Channel.fold(n = 1) Fold a channel, Make a row to n-length chunk rows For example, you have the following channel:

a1 a2 a3 a4
b1 b2 b3 b4

After apply chan.fold(2) you will get:

a1 a2
a3 a4
b1 b2
b3 b4

Unfold a channel

Channel.unfold(n=2) Combine n-rows into one row; do the reverse thing as Channel.fold. But note that the different meaning of n.

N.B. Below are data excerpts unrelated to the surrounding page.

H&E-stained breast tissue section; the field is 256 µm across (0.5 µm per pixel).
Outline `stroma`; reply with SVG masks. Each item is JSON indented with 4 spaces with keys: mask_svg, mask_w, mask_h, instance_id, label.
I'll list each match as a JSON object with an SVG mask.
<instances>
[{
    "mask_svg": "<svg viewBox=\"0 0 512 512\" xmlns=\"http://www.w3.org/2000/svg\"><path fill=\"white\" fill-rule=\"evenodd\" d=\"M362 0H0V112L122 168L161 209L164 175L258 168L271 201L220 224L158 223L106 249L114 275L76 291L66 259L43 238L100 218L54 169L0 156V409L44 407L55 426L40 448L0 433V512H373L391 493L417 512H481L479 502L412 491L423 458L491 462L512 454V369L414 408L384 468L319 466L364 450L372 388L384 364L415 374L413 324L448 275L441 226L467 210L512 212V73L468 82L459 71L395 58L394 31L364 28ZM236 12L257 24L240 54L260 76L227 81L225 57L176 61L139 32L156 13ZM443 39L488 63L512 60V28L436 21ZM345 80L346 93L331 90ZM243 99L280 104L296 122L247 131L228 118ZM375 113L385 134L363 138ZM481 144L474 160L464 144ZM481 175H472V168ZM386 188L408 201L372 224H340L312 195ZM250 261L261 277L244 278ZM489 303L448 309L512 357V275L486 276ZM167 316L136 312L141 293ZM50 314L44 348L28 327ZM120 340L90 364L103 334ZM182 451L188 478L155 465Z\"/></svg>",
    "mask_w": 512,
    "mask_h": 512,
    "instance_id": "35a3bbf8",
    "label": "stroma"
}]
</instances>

In fold, n means the length of the chunk that a row is cut to; will in unfold, it means how many rows to combine.

Copy a channel

Channel.copy() Make a copy of the channel.

Transpose a channel

Channel.t() Transpose this:

Job Index v1 v2 v3
0 a1 b1 c1
1 a2 b2 c2
... ... ... ...

Into:

Job Index v1 v2 ...
0 a1 a2 ...
1 b1 b2 ...
2 c1 c2 ...
... ... ... ...

Warning

All camelCase methods will be deprecated in the future, please use snake_case version instead.